Speaking of Bonelab: yes, Stress Level Zero’s 2022 follow-up exists, and yes, it has better Quest optimization and broader mod support. But Boneworks still wins on campaign cohesion and PCVR visual fidelity. Bonelab’s textures and lighting took a hit to run on standalone Quest hardware. Boneworks, being PCVR-native, looks richer and more detailed. If you’re strictly on PCVR and want the better campaign, Boneworks is the choice.
The Bottom Line
Boneworks is six years old and still the reference point for physics in VR. When a new VR game launches with interactive objects, the comparison everyone makes is “but does it have Boneworks-level physics?” Usually the answer is no.
This is a game for people who already love VR and want to see what the medium can do when physics aren’t faked. It’s not comfortable. It’s not casual. It demands a decent PC, strong VR legs, and a tolerance for occasional jank.
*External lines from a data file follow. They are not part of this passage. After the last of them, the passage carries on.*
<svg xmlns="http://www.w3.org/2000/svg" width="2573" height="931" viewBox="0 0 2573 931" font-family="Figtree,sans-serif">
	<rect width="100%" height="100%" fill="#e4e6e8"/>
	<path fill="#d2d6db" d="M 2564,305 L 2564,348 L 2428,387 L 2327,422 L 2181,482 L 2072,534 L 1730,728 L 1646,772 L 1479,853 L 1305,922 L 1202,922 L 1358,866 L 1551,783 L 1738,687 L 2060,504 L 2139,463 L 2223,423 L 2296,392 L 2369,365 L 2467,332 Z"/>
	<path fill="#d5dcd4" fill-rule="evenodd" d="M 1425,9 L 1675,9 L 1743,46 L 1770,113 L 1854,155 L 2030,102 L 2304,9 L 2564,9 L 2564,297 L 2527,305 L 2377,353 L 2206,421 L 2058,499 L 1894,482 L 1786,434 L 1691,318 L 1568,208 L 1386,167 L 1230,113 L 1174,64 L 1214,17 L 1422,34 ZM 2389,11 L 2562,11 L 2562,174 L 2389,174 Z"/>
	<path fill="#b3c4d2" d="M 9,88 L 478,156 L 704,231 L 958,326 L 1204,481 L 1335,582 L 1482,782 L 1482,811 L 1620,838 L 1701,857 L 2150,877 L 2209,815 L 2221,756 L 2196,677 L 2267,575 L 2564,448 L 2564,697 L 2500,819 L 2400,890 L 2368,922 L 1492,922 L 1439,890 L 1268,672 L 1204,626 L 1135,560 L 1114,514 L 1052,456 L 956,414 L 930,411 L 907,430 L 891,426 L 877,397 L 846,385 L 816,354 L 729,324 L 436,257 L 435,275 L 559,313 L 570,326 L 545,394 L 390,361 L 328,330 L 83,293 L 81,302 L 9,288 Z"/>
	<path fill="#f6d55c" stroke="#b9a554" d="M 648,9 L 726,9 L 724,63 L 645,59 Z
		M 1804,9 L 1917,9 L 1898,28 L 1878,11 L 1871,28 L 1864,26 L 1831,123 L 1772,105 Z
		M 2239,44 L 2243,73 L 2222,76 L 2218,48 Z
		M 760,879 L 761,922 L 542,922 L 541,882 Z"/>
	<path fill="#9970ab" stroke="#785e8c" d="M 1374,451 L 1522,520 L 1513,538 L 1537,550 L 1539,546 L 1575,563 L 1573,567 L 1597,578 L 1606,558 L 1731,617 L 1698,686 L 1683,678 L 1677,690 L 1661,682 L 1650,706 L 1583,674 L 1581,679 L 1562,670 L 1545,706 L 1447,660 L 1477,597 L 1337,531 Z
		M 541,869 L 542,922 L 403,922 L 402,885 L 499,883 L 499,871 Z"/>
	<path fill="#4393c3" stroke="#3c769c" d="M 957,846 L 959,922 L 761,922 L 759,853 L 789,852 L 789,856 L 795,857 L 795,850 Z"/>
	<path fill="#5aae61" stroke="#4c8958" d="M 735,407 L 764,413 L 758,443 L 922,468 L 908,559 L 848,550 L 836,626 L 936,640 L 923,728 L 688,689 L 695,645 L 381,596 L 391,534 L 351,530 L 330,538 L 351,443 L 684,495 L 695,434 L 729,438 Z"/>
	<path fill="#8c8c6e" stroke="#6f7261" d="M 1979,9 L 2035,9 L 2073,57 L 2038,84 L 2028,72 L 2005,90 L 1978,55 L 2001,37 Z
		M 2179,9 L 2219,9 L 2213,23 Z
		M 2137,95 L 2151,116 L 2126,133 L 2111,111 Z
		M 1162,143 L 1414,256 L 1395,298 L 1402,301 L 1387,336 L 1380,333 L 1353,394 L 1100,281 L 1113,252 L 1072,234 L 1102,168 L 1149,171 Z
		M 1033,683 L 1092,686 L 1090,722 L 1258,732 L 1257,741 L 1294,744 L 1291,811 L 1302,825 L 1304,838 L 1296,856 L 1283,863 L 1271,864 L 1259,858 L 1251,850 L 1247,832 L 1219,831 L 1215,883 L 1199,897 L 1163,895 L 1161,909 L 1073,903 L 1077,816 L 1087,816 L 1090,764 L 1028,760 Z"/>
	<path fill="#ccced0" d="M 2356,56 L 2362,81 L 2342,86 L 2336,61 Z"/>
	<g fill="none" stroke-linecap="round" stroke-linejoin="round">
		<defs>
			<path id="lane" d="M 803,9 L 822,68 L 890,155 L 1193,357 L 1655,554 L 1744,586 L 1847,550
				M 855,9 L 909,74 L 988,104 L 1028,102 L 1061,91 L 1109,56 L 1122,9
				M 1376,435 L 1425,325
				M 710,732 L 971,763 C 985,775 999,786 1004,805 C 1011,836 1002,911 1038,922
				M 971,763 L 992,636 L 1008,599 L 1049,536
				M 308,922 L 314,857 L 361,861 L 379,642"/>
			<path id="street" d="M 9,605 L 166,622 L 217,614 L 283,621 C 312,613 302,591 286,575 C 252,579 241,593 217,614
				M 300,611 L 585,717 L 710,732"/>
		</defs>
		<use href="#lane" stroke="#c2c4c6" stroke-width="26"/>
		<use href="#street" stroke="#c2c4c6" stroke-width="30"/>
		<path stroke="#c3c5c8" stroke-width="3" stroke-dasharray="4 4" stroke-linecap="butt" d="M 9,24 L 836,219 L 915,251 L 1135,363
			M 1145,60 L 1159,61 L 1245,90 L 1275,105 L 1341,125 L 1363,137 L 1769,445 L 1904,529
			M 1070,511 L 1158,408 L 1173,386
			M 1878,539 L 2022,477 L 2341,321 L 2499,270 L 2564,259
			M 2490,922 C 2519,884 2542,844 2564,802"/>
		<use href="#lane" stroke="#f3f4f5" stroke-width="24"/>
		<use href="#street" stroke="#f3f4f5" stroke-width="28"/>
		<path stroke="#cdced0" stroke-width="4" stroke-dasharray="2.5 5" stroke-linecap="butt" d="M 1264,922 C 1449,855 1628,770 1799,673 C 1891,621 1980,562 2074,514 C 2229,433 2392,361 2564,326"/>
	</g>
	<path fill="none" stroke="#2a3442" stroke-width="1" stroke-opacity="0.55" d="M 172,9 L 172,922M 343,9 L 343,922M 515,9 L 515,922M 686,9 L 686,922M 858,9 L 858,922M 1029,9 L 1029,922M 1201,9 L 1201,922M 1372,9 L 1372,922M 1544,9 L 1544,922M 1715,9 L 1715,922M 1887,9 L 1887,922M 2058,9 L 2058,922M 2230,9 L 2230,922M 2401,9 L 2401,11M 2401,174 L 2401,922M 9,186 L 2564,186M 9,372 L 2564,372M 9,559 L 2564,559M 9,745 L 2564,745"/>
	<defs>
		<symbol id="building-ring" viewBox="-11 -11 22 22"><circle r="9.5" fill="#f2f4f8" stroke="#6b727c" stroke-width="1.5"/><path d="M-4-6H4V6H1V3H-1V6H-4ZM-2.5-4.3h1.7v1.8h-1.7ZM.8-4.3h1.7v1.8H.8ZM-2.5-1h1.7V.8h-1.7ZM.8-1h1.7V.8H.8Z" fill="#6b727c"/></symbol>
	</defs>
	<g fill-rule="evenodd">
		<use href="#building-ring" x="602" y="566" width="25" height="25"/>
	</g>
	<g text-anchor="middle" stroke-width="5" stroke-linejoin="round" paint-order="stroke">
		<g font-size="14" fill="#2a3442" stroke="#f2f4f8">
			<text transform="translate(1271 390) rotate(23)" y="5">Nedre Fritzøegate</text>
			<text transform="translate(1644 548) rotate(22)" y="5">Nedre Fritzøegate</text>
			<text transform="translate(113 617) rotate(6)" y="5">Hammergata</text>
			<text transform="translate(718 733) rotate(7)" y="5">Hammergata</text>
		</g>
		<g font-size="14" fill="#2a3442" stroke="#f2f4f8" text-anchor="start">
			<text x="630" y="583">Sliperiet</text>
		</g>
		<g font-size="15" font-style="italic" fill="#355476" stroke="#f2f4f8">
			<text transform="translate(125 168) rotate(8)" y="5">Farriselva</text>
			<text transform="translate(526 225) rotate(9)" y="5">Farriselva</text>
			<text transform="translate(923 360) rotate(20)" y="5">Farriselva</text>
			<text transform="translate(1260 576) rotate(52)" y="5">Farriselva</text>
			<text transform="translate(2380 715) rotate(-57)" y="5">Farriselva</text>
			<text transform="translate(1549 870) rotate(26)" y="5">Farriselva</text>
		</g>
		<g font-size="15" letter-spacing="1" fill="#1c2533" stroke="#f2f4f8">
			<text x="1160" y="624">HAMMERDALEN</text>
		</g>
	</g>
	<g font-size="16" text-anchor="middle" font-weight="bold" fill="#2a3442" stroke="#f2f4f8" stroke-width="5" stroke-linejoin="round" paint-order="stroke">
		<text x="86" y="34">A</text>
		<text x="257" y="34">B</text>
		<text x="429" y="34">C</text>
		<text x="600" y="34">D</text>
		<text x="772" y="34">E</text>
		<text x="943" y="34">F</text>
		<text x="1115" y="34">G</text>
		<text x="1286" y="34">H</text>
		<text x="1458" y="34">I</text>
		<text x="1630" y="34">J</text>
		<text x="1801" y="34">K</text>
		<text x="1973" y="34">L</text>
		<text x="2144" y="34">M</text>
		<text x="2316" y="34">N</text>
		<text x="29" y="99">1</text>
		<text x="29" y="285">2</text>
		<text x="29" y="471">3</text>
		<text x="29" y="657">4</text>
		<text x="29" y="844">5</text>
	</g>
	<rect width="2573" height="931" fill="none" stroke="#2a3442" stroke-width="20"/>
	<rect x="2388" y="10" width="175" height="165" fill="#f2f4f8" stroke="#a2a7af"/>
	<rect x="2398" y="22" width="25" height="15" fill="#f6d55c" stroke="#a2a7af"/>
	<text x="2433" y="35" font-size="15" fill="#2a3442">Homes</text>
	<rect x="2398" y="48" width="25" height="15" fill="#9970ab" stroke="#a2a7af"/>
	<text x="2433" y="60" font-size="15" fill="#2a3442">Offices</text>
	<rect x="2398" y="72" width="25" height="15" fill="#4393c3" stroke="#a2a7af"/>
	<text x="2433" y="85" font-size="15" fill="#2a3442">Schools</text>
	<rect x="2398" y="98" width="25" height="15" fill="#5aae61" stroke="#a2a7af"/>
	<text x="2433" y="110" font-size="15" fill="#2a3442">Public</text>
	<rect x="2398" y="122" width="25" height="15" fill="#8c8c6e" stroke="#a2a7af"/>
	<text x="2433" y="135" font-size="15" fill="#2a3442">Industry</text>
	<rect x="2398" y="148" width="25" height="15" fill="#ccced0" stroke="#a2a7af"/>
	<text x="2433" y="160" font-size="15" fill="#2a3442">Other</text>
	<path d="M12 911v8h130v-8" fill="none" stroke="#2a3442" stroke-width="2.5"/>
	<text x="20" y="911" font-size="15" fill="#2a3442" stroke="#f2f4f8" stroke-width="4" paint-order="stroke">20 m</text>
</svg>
But what you get in return is a level of systemic interaction that no other VR title has matched.
If you’re new to VR, start elsewhere. Build your tolerance, learn your hardware, come back when smooth locomotion doesn’t make you sweat. If you’re a PCVR owner with some hours under your belt and you haven’t played Boneworks yet, you’re missing the game that defined what VR physics could be.
It’s demanding. It’s occasionally frustrating. It’s also the reason I still believe VR can be something no other medium can replicate. Boneworks doesn’t simulate a game world. It simulates a world, full stop, and drops you inside it with a gun and a physics engine.
That’s worth the setup. That’s worth the performance cost. That’s worth the occasional moment of “why is my virtual leg stuck in a doorframe.”